WORK REQUIRED ▸ Scan the entries below for the string "آموزش" and copy every line where it turns up.

Source data ▸
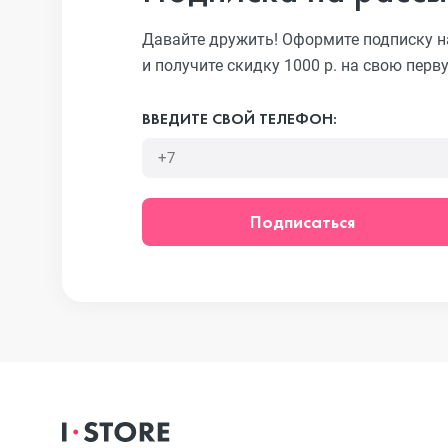
Давайте дружить! Оформите подписку н
и получите скидку 1000 р. на свою перв
iPhone 13 Pr
ВВЕДИТЕ СВОЙ ТЕЛЕФОН:
iPhone 13
Подписаться
iPhone 13 mi
iPhone 12 Pr
iPhone 12 Pr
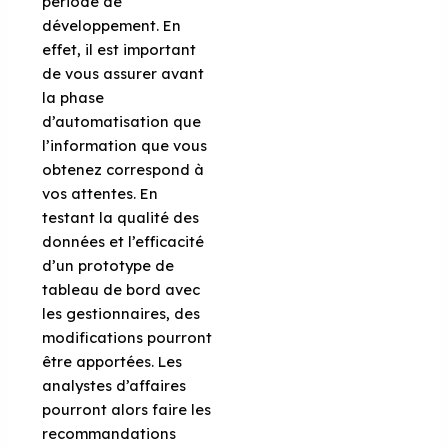
période de
développement. En
effet, il est important
de vous assurer avant
la phase
d’automatisation que
l’information que vous
obtenez correspond à
vos attentes. En
testant la qualité des
données et l’efficacité
d’un prototype de
tableau de bord avec
les gestionnaires, des
modifications pourront
être apportées. Les
analystes d’affaires
pourront alors faire les
recommandations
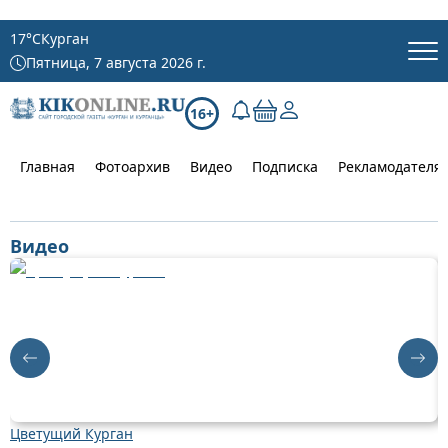
17
°C
Курган
Пятница, 7 августа 2026 г.
16+
Главная
Фотоархив
Видео
Подписка
Рекламодателя
Видео
Цветущий Курган
Д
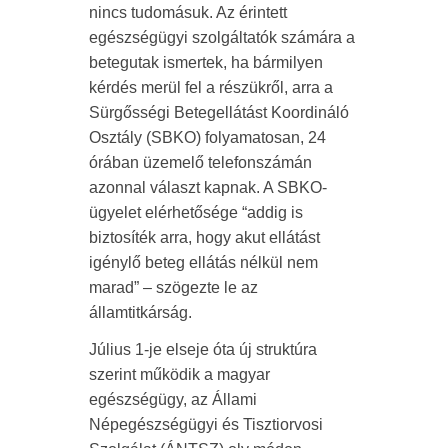
nincs tudomásuk. Az érintett
egészségügyi szolgáltatók számára a
betegutak ismertek, ha bármilyen
kérdés merül fel a részükről, arra a
Sürgősségi Betegellátást Koordináló
Osztály (SBKO) folyamatosan, 24
órában üzemelő telefonszámán
azonnal választ kapnak. A SBKO-
ügyelet elérhetősége “addig is
biztosíték arra, hogy akut ellátást
igénylő beteg ellátás nélkül nem
marad” – szögezte le az
államtitkárság.
Július 1-je elseje óta új struktúra
szerint működik a magyar
egészségügy, az Állami
Népegészségügyi és Tisztiorvosi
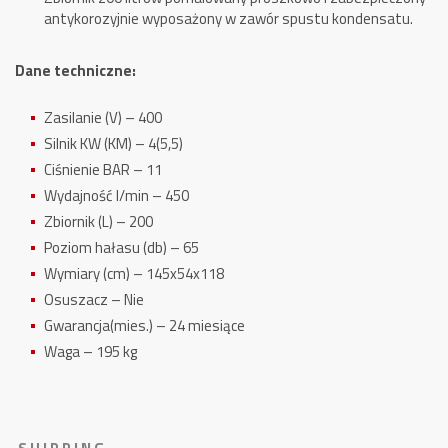
antykorozyjnie wyposażony w zawór spustu kondensatu.
Dane techniczne:
Zasilanie (V) – 400
Silnik KW (KM) – 4(5,5)
Ciśnienie BAR – 11
Wydajność l/min – 450
Zbiornik (L) – 200
Poziom hałasu (db) – 65
Wymiary (cm) – 145x54x118
Osuszacz – Nie
Gwarancja(mies.) – 24 miesiące
Waga –
195 kg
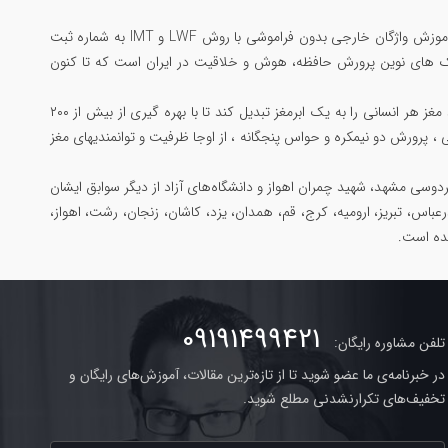
مرتضی جاوید ملقب به سلطان حافظه‌ی ایران؛ تنها ایرانی رکورددار حافظه جهان در گینس ، بنیانگذار آموزش واژگان خارجی بدون فراموشی با روش LWF و IMT به شماره ثبت
 یادگیری مکالمه بدون فراموشی با متد Substitution Drill و مبتکر تکنیک های نوین پرورش حافظه، هوش و خلاقیت در ایران است که تا کنون
همچنین خالق جامع ترین دوره پرورش مغز و مهارتهای ذهنی با عنوان «دوپینگ مغز» است که میتواند مغز هر انسانی را به یک ابرمغز تبدیل کند تا با بهره گیری از بیش از ۲۰۰
 ، پرورش دو نیمکره و حواس پنجگانه ، از اوجا ظرفیت و توانمندیهای مغز
وسی مشهد، شهید چمران اهواز و دانشگاه‌های آزاد از دیگر سوابق ایشان
رعباس، تبریز، ارومیه، کرج، قم، همدان، یزد، کاشان، زنجان، رشت، اهواز،
شده است.
09191499421
تلفن مشاوره رایگان:
در خبرنامه‌ی ما عضو شوید تا از تازه‌ترین مقالات، آموزش‌های رایگان و
تخفیف‌های تکرارنشدنی مطلع شوید.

EXPECTED ANSWER ▸
مرتضی جاوید ملقب به سلطان حافظه‌ی ایران؛ تنها ایرانی رکورددار حافظه جهان در گینس ، بنیانگذار آموزش واژگان خارجی بدون فراموشی با روش LWF و IMT به شماره ثبت
در خبرنامه‌ی ما عضو شوید تا از تازه‌ترین مقالات، آموزش‌های رایگان و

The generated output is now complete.